* WHAT THIS TASK INVOLVES
Restate, word for word and with no pictures, the stretch of lines in the data below that begins at the line with "left ear: (670, 204)" and ends at the line with "right elbow: (202, 313)", inclusive.

* * * * * * * * *

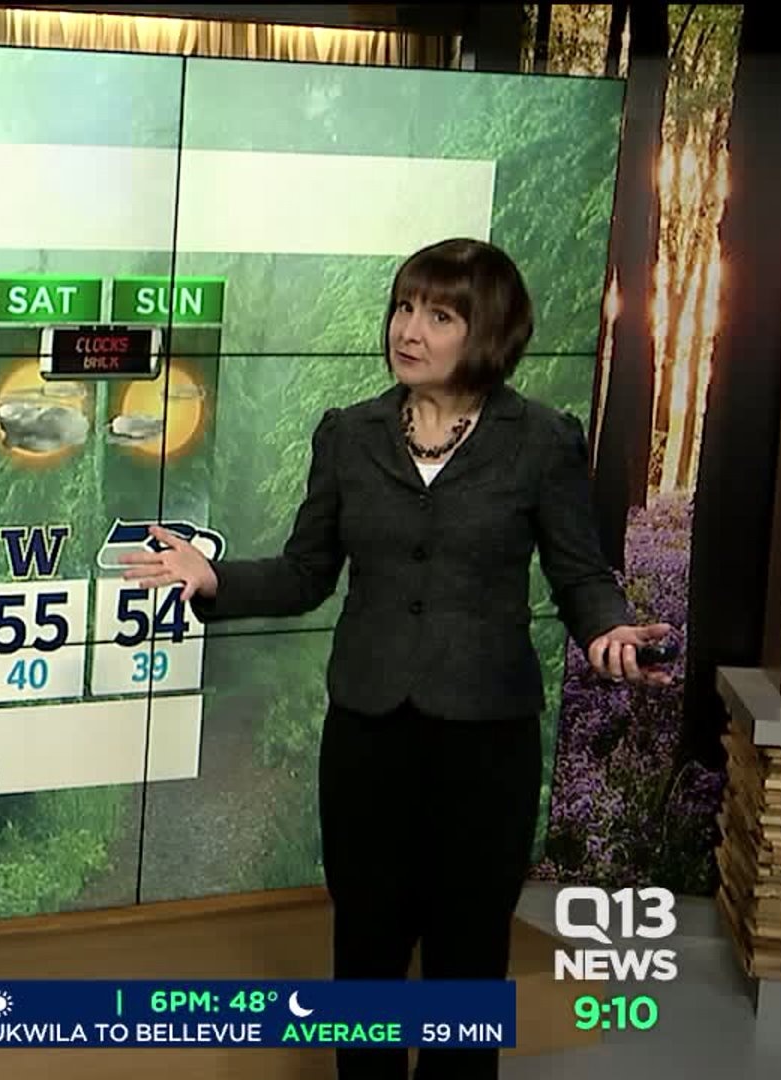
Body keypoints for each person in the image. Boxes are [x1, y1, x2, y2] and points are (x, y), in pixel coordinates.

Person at [119, 238, 672, 1080]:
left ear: (488, 331)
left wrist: (608, 632)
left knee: (467, 958)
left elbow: (580, 574)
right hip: (369, 734)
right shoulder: (349, 436)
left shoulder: (540, 442)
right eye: (404, 308)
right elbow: (306, 574)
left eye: (439, 315)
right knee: (368, 951)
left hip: (486, 737)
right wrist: (215, 578)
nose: (409, 330)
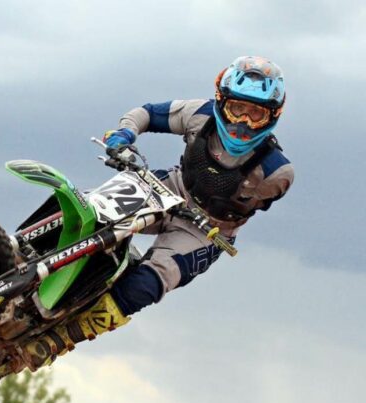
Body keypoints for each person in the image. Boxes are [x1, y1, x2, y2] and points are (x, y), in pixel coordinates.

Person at [23, 56, 294, 368]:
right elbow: (148, 113)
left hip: (208, 229)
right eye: (237, 109)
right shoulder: (199, 113)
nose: (242, 123)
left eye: (256, 114)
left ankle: (61, 338)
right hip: (171, 187)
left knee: (149, 283)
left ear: (272, 117)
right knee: (88, 206)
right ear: (221, 102)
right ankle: (13, 248)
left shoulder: (277, 173)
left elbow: (251, 207)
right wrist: (125, 134)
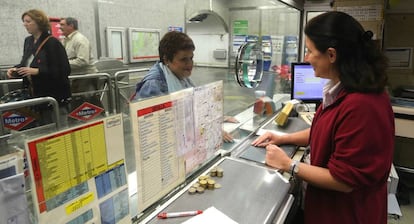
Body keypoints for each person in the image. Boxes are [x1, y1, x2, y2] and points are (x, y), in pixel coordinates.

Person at [252, 11, 394, 224]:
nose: (306, 58)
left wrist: (288, 164)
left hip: (346, 215)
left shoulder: (362, 105)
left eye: (309, 51)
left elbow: (344, 181)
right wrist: (283, 138)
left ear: (331, 55)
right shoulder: (341, 90)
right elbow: (325, 131)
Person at [131, 31, 236, 142]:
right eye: (183, 59)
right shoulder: (155, 85)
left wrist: (216, 117)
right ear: (166, 59)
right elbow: (158, 128)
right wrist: (208, 129)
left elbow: (195, 105)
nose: (190, 64)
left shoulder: (180, 77)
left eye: (191, 58)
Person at [7, 9, 71, 126]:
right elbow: (26, 63)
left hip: (54, 96)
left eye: (28, 21)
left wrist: (37, 71)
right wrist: (15, 69)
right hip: (35, 95)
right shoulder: (28, 41)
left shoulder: (52, 43)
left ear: (39, 22)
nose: (25, 24)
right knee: (42, 130)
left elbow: (64, 70)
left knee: (58, 129)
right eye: (24, 21)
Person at [60, 17, 98, 92]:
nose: (60, 27)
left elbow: (82, 61)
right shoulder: (65, 40)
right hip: (76, 77)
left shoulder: (79, 39)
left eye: (62, 25)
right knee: (78, 102)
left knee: (87, 102)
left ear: (71, 26)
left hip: (85, 78)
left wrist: (63, 64)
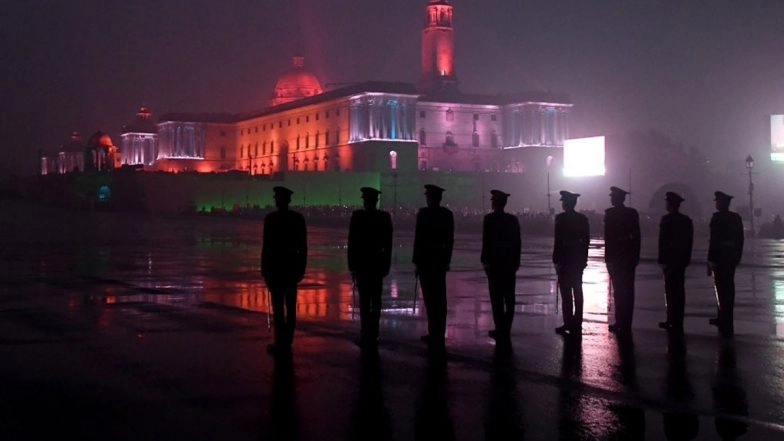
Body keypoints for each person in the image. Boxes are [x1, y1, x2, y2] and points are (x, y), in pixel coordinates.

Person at [261, 186, 307, 354]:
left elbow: (266, 247)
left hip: (276, 270)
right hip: (291, 269)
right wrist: (301, 268)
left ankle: (281, 342)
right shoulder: (297, 219)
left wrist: (265, 270)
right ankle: (287, 341)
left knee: (278, 308)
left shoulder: (270, 219)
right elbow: (303, 247)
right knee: (290, 307)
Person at [348, 187, 393, 348]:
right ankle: (374, 333)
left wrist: (352, 266)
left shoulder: (358, 217)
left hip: (362, 266)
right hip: (377, 265)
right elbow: (388, 244)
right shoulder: (384, 217)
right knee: (376, 301)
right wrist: (386, 265)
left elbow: (352, 243)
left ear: (365, 201)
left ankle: (366, 333)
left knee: (365, 303)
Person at [412, 184, 454, 348]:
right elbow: (449, 240)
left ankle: (433, 332)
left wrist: (416, 261)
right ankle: (439, 332)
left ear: (429, 198)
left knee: (430, 299)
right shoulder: (446, 214)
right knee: (440, 299)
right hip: (439, 262)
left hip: (426, 262)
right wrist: (446, 260)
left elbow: (419, 238)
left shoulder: (424, 214)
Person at [481, 189, 521, 343]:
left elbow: (487, 242)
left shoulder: (489, 219)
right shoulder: (512, 220)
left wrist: (485, 261)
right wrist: (516, 262)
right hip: (509, 264)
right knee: (509, 298)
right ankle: (506, 328)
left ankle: (500, 328)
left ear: (495, 203)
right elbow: (518, 243)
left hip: (495, 264)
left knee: (497, 298)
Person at [604, 186, 641, 336]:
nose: (611, 198)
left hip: (619, 257)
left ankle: (622, 322)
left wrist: (608, 259)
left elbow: (610, 239)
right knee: (625, 291)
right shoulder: (631, 213)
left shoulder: (611, 214)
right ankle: (624, 322)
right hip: (627, 257)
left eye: (613, 196)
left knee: (621, 290)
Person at [553, 190, 590, 336]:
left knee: (567, 293)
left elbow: (558, 242)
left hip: (565, 260)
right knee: (577, 291)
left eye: (563, 201)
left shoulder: (561, 219)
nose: (562, 204)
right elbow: (586, 241)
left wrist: (556, 260)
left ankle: (568, 322)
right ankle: (577, 322)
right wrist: (583, 259)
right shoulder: (582, 219)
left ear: (566, 203)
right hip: (576, 260)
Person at [708, 191, 744, 336]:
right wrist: (737, 257)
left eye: (717, 201)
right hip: (730, 258)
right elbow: (740, 240)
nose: (716, 203)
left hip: (719, 258)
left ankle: (723, 316)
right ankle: (725, 316)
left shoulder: (717, 218)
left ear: (721, 203)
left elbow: (714, 241)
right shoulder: (735, 218)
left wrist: (710, 259)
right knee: (728, 288)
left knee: (721, 288)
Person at [657, 191, 694, 333]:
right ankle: (678, 320)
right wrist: (686, 260)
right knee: (679, 292)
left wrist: (662, 260)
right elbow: (689, 242)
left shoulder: (666, 220)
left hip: (670, 261)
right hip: (680, 261)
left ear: (670, 204)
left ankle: (671, 319)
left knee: (670, 291)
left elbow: (663, 242)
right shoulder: (686, 220)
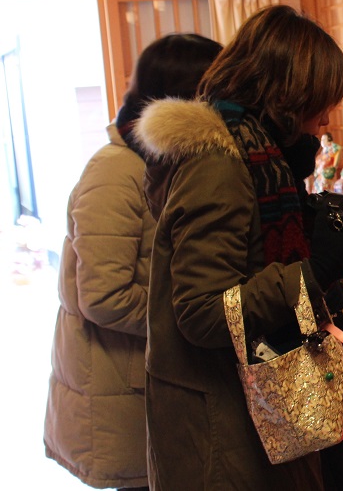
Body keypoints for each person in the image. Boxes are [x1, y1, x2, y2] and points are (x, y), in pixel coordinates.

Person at [136, 6, 343, 490]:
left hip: (264, 415)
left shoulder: (262, 160)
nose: (326, 120)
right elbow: (202, 313)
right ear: (284, 96)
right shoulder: (219, 165)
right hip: (224, 431)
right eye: (318, 103)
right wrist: (315, 267)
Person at [43, 33, 222, 491]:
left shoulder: (162, 163)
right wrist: (194, 312)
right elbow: (103, 296)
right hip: (119, 397)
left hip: (146, 384)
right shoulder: (116, 170)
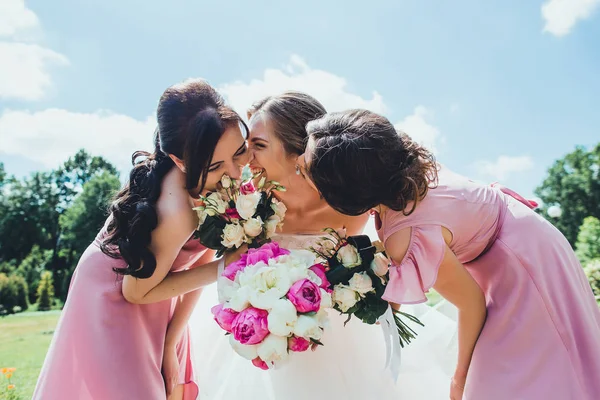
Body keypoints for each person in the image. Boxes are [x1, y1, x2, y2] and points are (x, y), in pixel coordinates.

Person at [301, 108, 600, 399]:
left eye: (308, 165)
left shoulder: (404, 234)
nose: (301, 164)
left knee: (529, 371)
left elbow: (472, 304)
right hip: (526, 238)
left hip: (522, 263)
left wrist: (460, 379)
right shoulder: (400, 171)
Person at [190, 93, 456, 399]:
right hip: (268, 336)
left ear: (296, 150)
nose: (246, 159)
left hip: (340, 338)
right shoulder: (248, 204)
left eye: (259, 146)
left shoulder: (350, 199)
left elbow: (396, 261)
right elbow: (228, 265)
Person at [33, 79, 249, 400]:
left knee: (170, 381)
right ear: (179, 160)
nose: (234, 172)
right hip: (114, 297)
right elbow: (135, 292)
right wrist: (227, 266)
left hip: (156, 292)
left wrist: (171, 340)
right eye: (216, 165)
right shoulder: (176, 212)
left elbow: (200, 255)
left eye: (240, 152)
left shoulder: (207, 181)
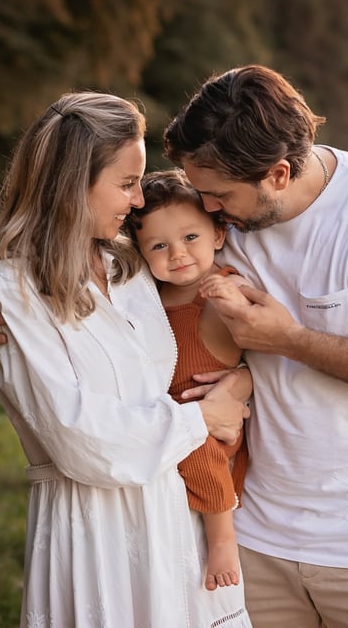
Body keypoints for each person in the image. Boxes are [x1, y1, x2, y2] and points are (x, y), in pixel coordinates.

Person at [0, 65, 348, 628]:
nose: (204, 211)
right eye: (198, 192)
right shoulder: (194, 227)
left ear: (276, 175)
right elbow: (81, 252)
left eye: (216, 198)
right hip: (243, 535)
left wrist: (288, 342)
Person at [0, 91, 253, 627]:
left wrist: (239, 380)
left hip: (177, 517)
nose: (137, 201)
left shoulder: (129, 263)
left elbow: (190, 333)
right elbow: (78, 438)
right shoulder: (13, 287)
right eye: (126, 184)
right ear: (69, 185)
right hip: (92, 532)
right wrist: (201, 418)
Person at [127, 169, 252, 592]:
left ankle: (223, 539)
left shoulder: (223, 286)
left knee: (194, 442)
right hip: (167, 421)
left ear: (218, 234)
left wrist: (242, 380)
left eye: (190, 238)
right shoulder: (145, 298)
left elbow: (260, 348)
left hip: (211, 429)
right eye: (159, 246)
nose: (177, 253)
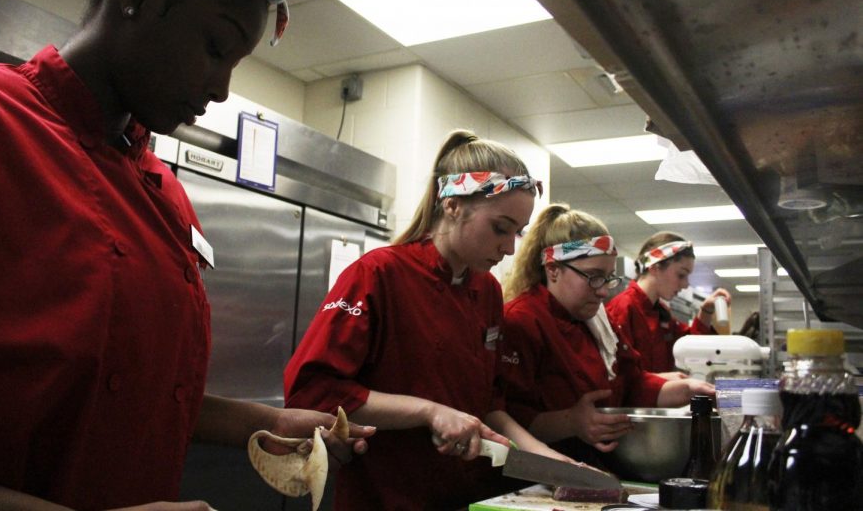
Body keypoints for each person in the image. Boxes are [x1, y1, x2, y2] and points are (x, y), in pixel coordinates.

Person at [0, 0, 374, 510]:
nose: (222, 90)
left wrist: (261, 422)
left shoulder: (165, 194)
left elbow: (128, 390)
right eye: (215, 47)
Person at [284, 130, 583, 510]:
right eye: (500, 228)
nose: (509, 248)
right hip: (386, 495)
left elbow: (489, 404)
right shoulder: (378, 275)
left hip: (467, 493)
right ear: (454, 205)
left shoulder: (488, 291)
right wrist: (429, 412)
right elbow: (313, 392)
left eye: (518, 233)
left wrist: (545, 460)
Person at [501, 205, 715, 466]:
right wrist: (571, 422)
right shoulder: (522, 320)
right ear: (553, 269)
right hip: (543, 471)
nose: (603, 291)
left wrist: (685, 390)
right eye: (593, 277)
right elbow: (505, 417)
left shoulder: (597, 321)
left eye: (607, 278)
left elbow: (630, 382)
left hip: (594, 462)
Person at [606, 231, 733, 375]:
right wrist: (663, 383)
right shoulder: (623, 309)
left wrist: (706, 310)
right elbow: (620, 377)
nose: (686, 284)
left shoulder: (660, 312)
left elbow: (690, 346)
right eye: (681, 275)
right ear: (655, 267)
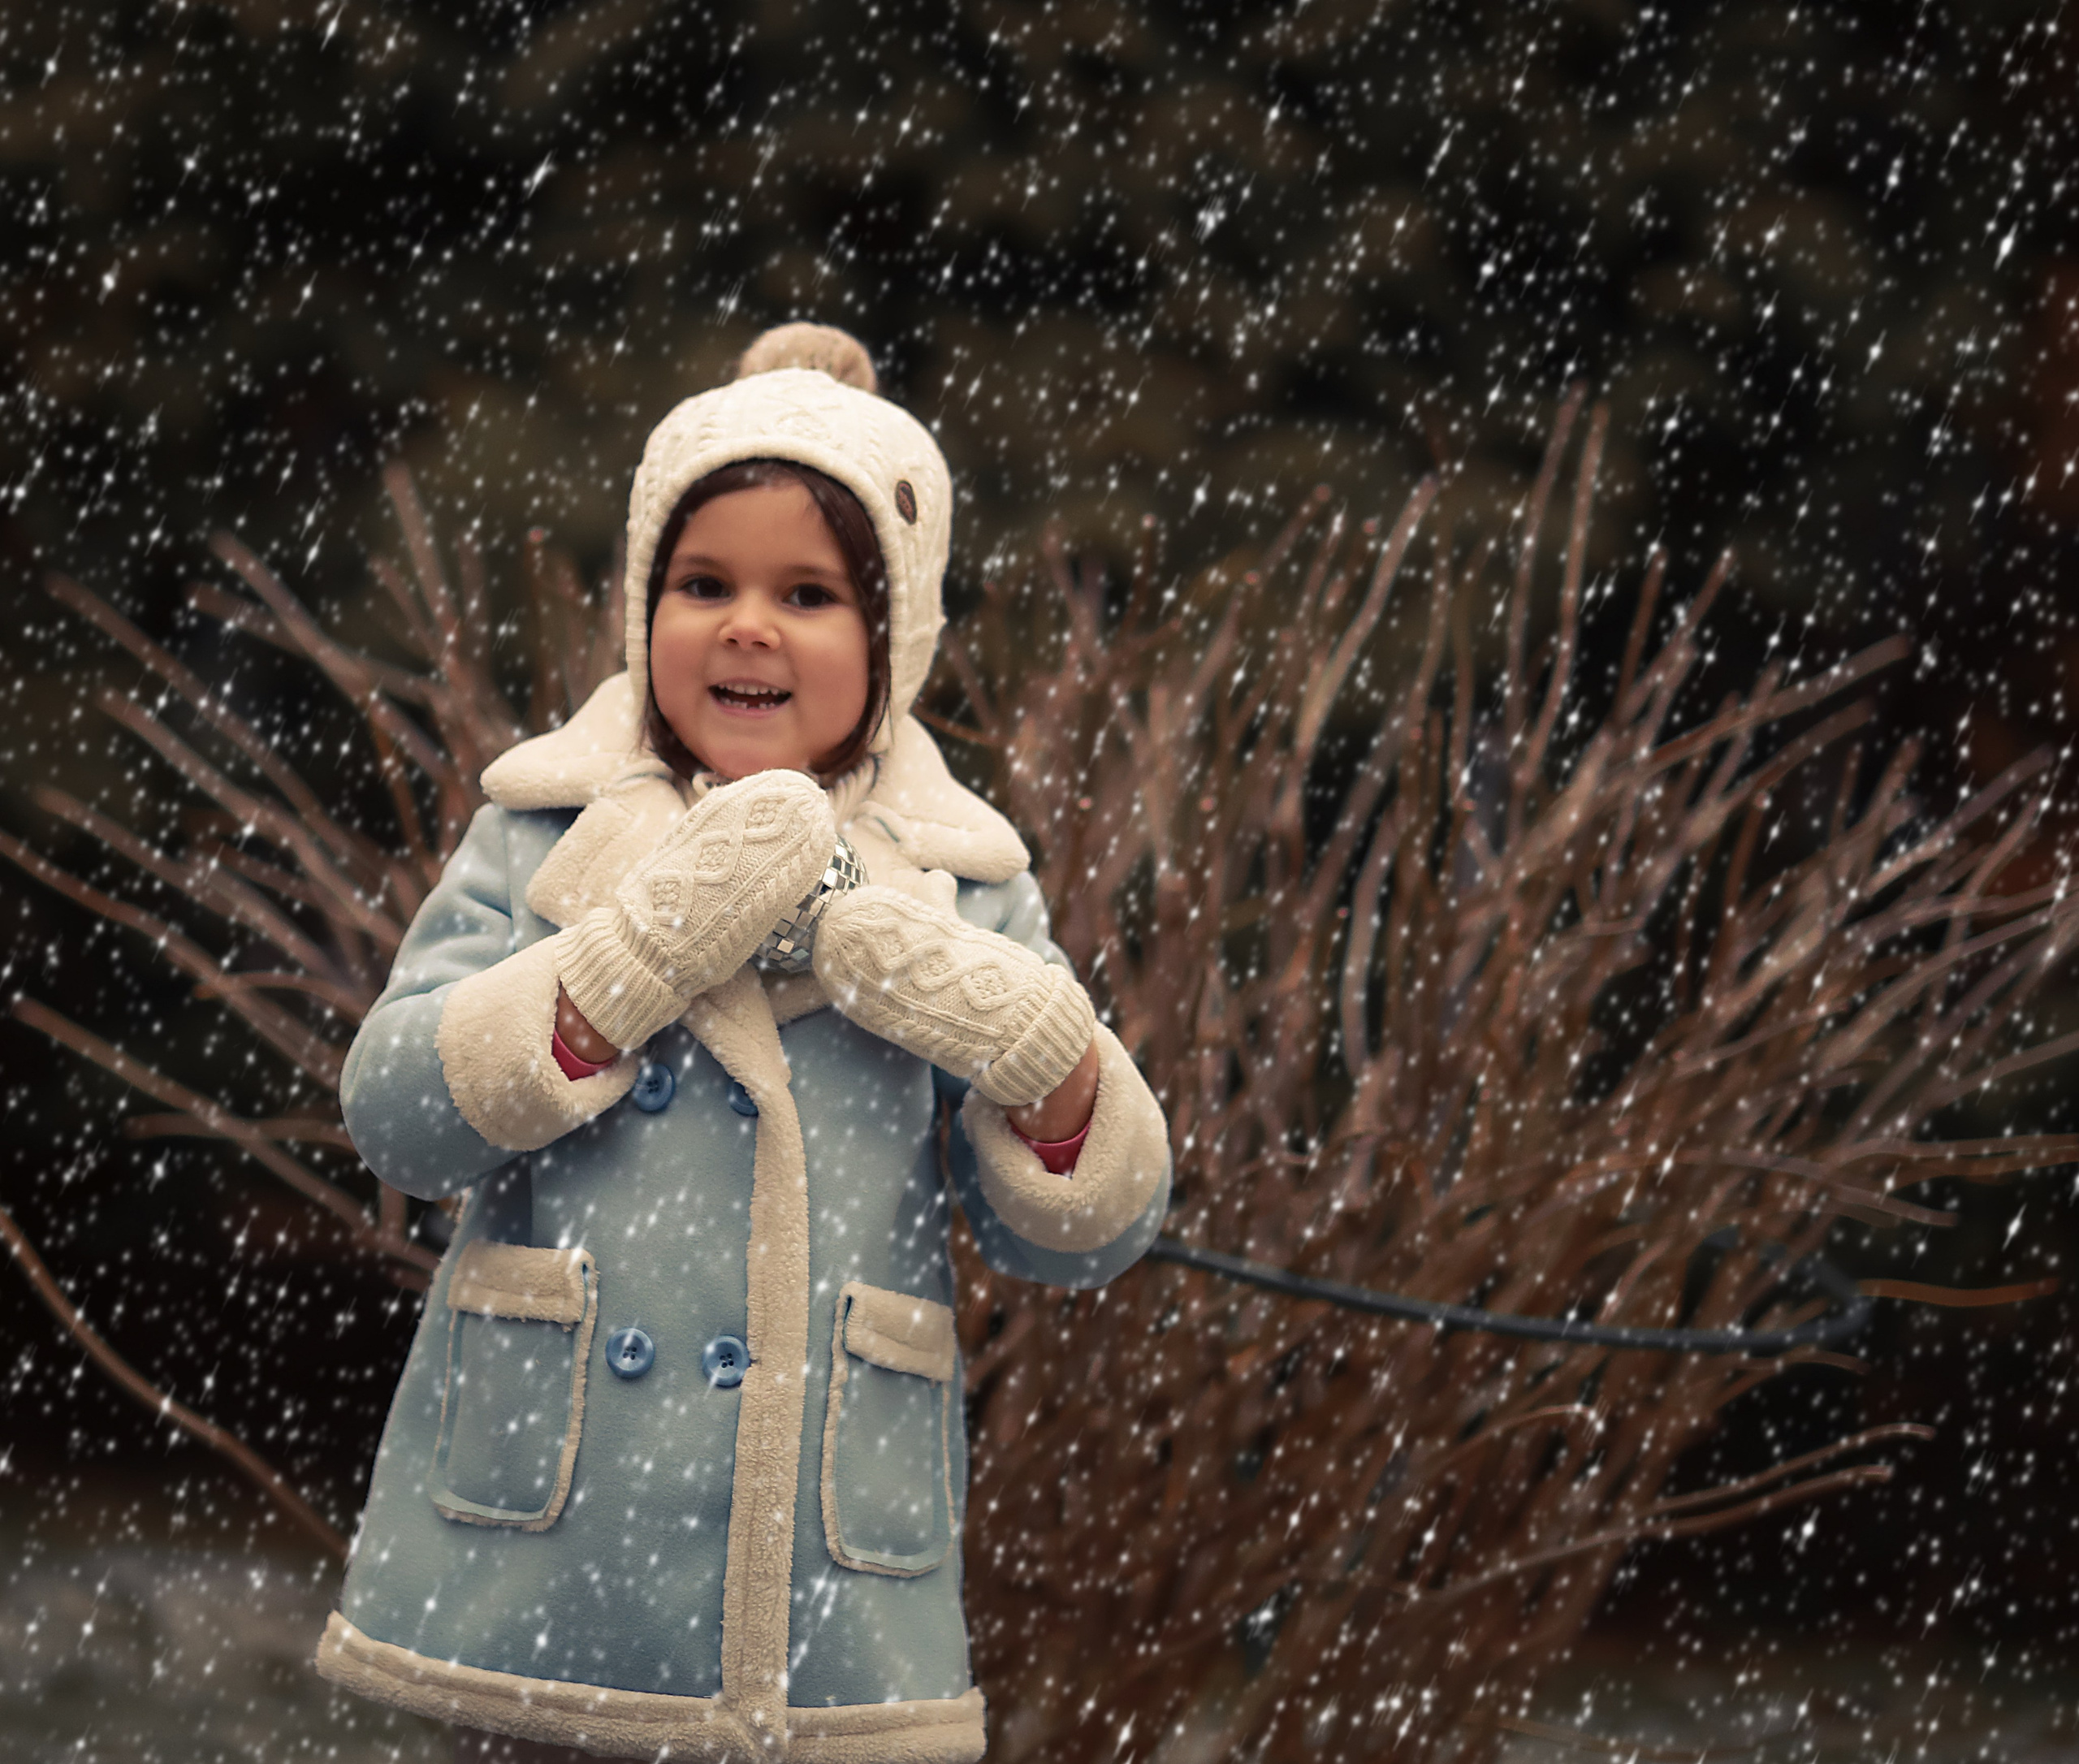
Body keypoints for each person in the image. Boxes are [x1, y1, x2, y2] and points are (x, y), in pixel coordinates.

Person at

* * * * * * * * *

* PROBLEM SOLUTION
left ear: (670, 204)
left ankle: (671, 319)
left knee: (670, 291)
left elbow: (663, 242)
right shoulder: (686, 220)
Body keypoints for each person in the image. Boxes are [x1, y1, x2, y2] and points are (x, y), in pixel coordinates.

Person at [136, 6, 343, 490]:
left hip: (264, 415)
left shoulder: (262, 160)
nose: (326, 120)
right elbow: (202, 313)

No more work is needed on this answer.